His beady rat-eyes narrowed in a pained way, then he shook his head burying it in his hands. His breath was muffled when he said, “Nighval made a vow to destroy the witches if the curse became permanent.”
My mouth became dry, and I swallowed. “What?”
“I’m sorry Avery. The warlocks’ dealings can be very private, but what I know is he went to your realm and threatened the covens. Whatever he did is why they started sending witches. Now you’re the last one.”
Shit, that was a lot of pressure. But that was all the more motivation to figure this out. There had to be some way to fix this without the warlocks hurting anyone I cared about or these people getting stuck this way.

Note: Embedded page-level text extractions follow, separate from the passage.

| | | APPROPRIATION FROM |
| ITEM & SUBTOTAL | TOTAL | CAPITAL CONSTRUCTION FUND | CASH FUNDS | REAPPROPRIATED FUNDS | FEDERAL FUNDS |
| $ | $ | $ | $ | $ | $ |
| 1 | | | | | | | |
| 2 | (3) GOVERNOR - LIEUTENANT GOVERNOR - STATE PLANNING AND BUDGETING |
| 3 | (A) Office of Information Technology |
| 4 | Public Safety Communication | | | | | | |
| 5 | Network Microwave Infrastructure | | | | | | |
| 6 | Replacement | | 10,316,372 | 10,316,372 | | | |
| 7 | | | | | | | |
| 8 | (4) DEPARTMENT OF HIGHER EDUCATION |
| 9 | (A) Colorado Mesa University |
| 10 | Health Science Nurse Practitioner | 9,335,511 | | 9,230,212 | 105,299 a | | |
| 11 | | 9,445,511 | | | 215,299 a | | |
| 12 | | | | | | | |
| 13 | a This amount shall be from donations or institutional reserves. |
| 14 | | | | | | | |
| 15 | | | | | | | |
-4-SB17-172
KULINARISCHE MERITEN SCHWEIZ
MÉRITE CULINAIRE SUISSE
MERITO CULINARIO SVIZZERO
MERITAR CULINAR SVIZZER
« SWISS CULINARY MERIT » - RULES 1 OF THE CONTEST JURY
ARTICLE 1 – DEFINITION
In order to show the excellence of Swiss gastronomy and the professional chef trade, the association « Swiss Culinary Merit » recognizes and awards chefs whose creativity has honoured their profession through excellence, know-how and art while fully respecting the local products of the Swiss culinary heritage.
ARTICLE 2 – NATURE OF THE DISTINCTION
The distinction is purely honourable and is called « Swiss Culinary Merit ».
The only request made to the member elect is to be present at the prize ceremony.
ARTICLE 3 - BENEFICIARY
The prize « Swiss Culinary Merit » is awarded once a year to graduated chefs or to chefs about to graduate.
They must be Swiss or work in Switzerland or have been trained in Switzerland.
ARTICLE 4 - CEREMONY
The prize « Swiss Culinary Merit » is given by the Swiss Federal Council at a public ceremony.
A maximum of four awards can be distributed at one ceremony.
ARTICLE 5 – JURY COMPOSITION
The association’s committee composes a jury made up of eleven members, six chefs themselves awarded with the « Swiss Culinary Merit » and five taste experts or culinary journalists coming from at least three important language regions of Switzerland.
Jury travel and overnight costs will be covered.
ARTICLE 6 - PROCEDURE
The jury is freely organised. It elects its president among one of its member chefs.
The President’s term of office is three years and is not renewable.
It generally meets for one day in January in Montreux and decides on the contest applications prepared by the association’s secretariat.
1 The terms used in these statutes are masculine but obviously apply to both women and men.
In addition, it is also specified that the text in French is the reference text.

It was true I was getting used to them, but to spend the rest of my life as the only human amongst a race of cursed rat beings made my stomach clench. I could totally see why seventeen women couldn’t deal and bailed. This was like some sort of parallel fun house gone wrong and the monsters around every corner were these cursed rat beings. Transformed creatures who were hard to even look at without cringing, much less having to wed one or touch their furry skin. Prickles erupted across my skin at the thought, and I had to hold back a shiver. And everything came down to me and my ability to find love with one of them. No pressure or anything. “But why am I the last chance?”
“She gave us a full nineteen years.” He rolled his eyes. “You know how the witches are with the moon. To her I supposed it meant something, or maybe she needed it for the spell to work, but as far as I’m concerned, it’s arbitrary.”